▸ DESCRIPTION OF THE TASK: In the stretch from the line containing "line at (1176, 167): none -> present" through the line containing "line at (1238, 440): dashed -> solid", switch "line" to "segment". Return only those lines, leaving everything else unchanged.

▸ INPUT:
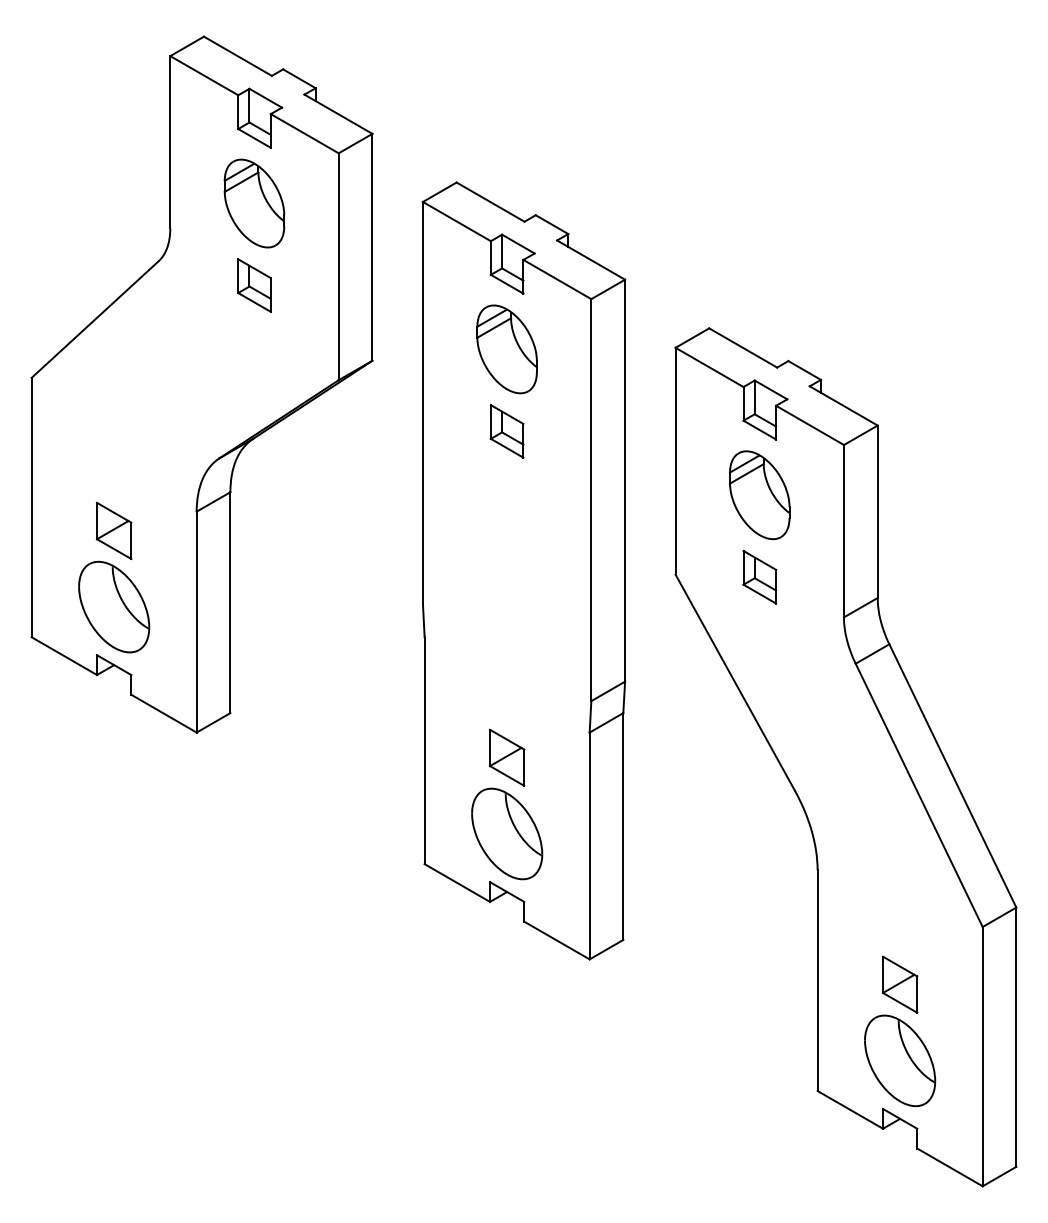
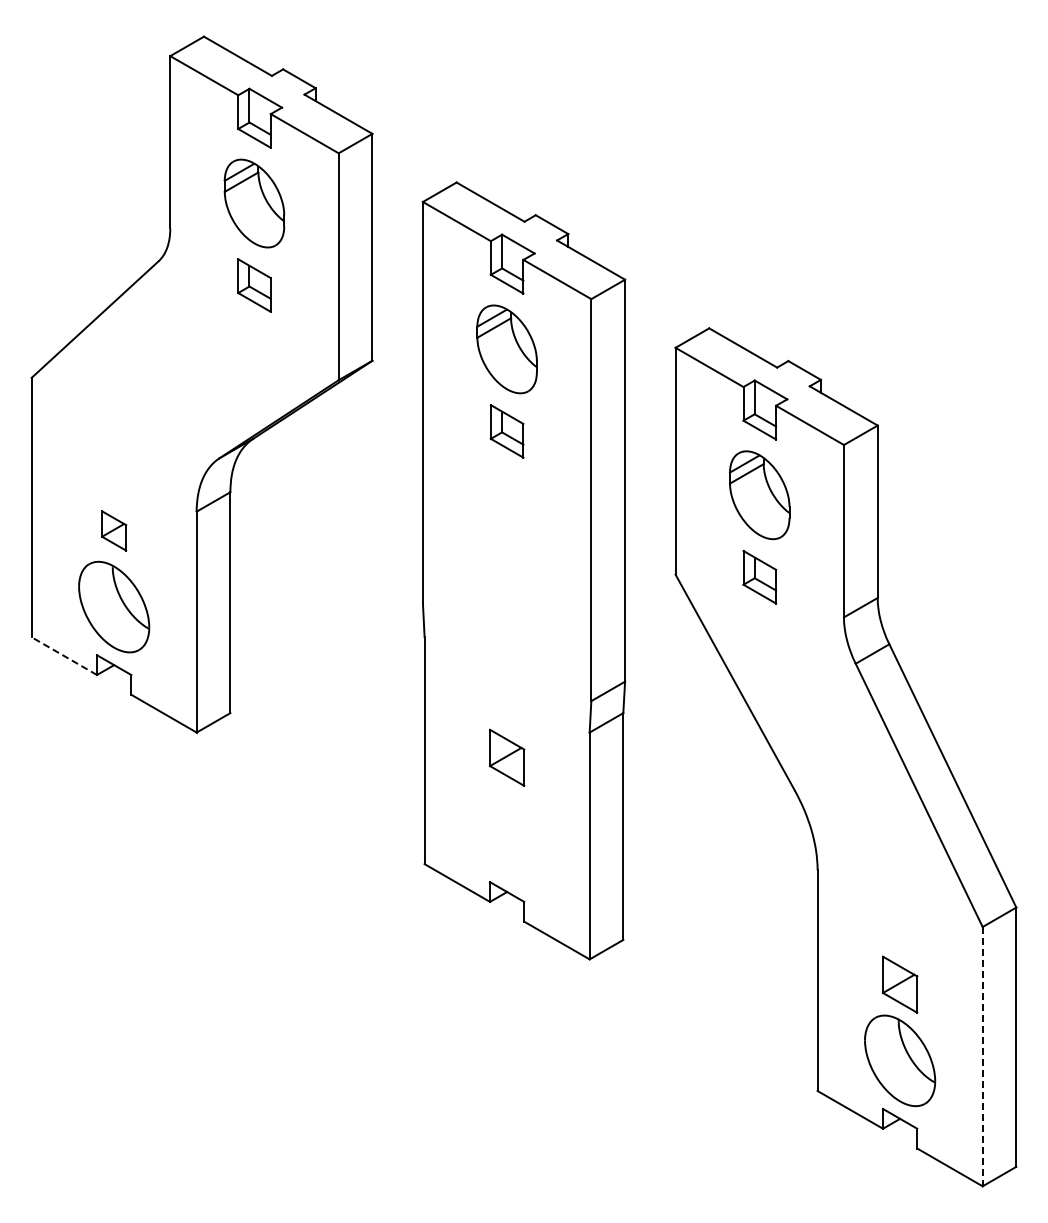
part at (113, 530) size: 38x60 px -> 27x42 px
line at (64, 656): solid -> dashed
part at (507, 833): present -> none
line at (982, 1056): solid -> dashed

---

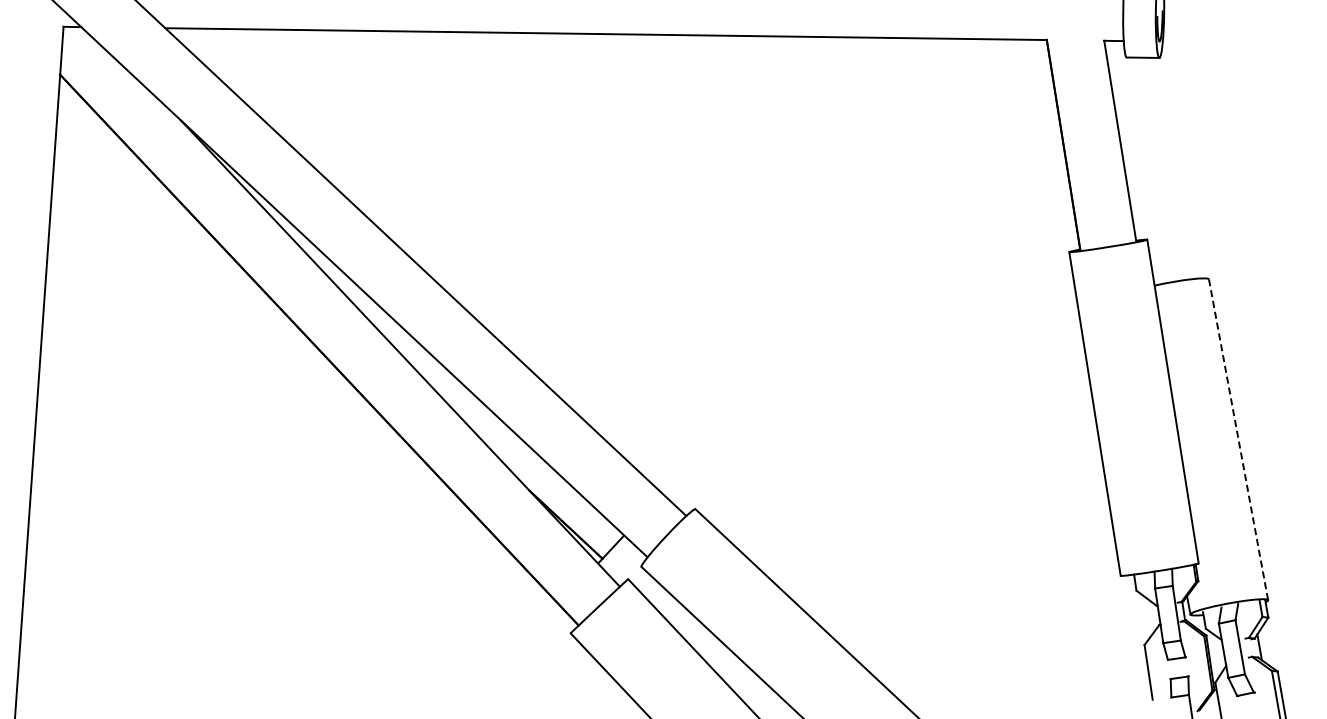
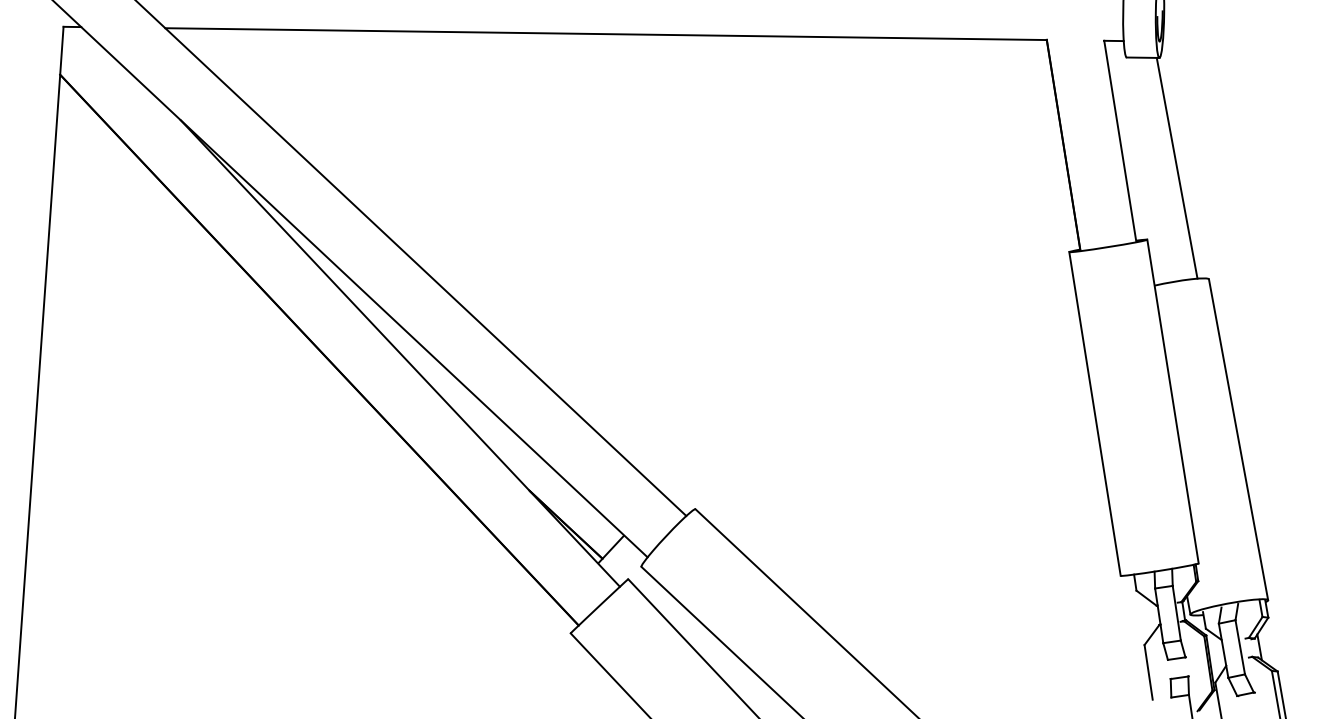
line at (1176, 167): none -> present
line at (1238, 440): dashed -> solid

▸ TASK OUTPUT:
segment at (1176, 167): none -> present
segment at (1238, 440): dashed -> solid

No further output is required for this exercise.